# "The drift of stock price becomes the risk-free interest rate" under RNP

Assume that the evolution of a stock price is geometric Brownian Motion

$$dS=\mu Sdt+\sigma SdW(t)$$

where $S$ is the stock price at time $t$ (current time). It says in my book that "under the risk-neutral probability measure, the drift of stock price $\mu$ becomes the risk-free interest rate $r$" and it writes

$$dS=rSdt+\sigma SdW^{*}(t).$$ where $W^{*}$ is a B.M. under RNP $Q$ (risk neutral probability).

Is the above equation definitely correct? Is there a justification for this?

Yes, you may as well take this as the definition of the risk-neutral probability $Q$.

I will now try to give you some intuition for that kind of construction.

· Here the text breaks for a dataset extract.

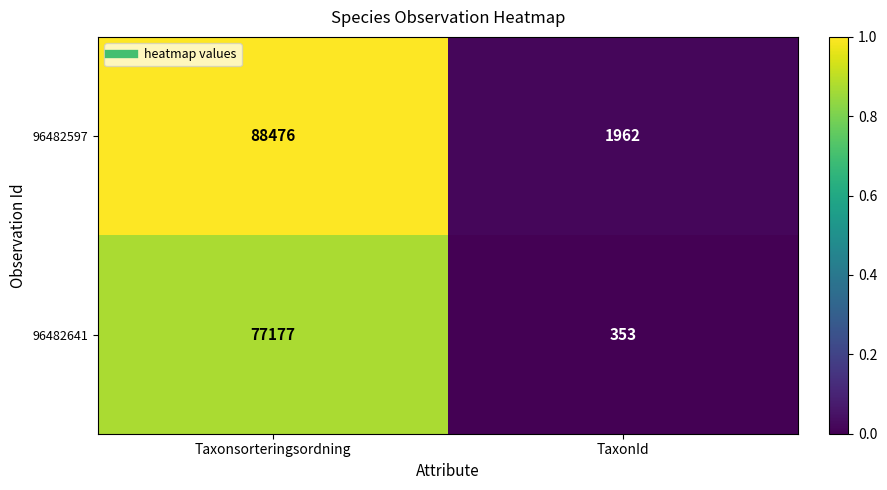

Reading right to left, transcribe all the data shown in this chart.

96482597: 1962	88476
96482641: 353	77177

Assume the risk-free interest rate $r$ is constant and that the world ends at time $T$. Suppose you have a security $B=B_t$ which is riskless, i.e. which follows the dynamics $$dB/B = r \, dt$$ so that, since $dB/B = d \ln B$, you can easily see that $B_t = B_0 e^{rt}$. In other words, the process $B_t$ grows at the same speed of the risk-free rate. For this security, the price at time zero is $B_0$, which coincides with the discounted value of its expected payoff: $$e^{-rT} E[B_T] = e^{-rT} E[B_0 e^{rT}] = e^{-rT} B_0 e^{rT} = B_0 \,.$$

Now consider a stock which is risky, as it follows the dynamics $$dS/S = \mu \, dt + \sigma\,dW$$ with $\mu > r$ and $\sigma$ constant and $dW$, a standard Brownian Motion, being the source of risk. This time the process $S$ grows in expectation with speed $\mu$, and its discounted expected payoff $$e^{-rT}E[S_T] = e^{-rT} S_0 e^{\mu T} = S_0 e^{(\mu-r) T} > S_0$$ is bigger that its current value $S_0$. Why is it so? Well, because there's some risk involved in holding $S$, so that its price should be lower w.r.t. a riskless security! This way the investor who buys the stock at time $0$ will be compensated for bearing this risk, i.e. he will pocket a risk premium. The risk-neutral probability $Q$ is the one which gives the right price when you look at the discounted expected payoff, i.e. $$S_0 = e^{-rT}E^Q[S_T]\,.$$ If you followed my reasoning so far, it should now be clear that $Q$ is that probability for which $$dS/S = r\, dt + \sigma\, dW^Q$$ with $dW^Q$ being a Brownian Motion under $Q$.

• Any other proper way to justify way is by Girsanov Theorem. Mar 19, 2015 at 23:27
• @StudentT I learnt girsanov theorem at university but I didn't really understand it intuitively. Thank you.
– Kian
Mar 21, 2015 at 10:44
• What if the stock pays dividend? I think in this case, you need to subtract the dividend from the drift term? May 22, 2019 at 21:35

I've written a blog precisely on answering this question if anyone is interested. The basic idea is that you start in the real world probability measure with a risky asset and a risk-free asset modelled by geometric Brownian motion. You then compose the two together to form another function. Ito's lemma then tells you the dynamics of this new composed function. Girsanov's theorem then comes along and takes this stochastic differential equation (SDE), as per Ito in the previous step, and the original real-world probability measure, and outputs a new SDE and a new probability measure. Then, some algebra and substitution back in to the original SDE will give you the new SDE.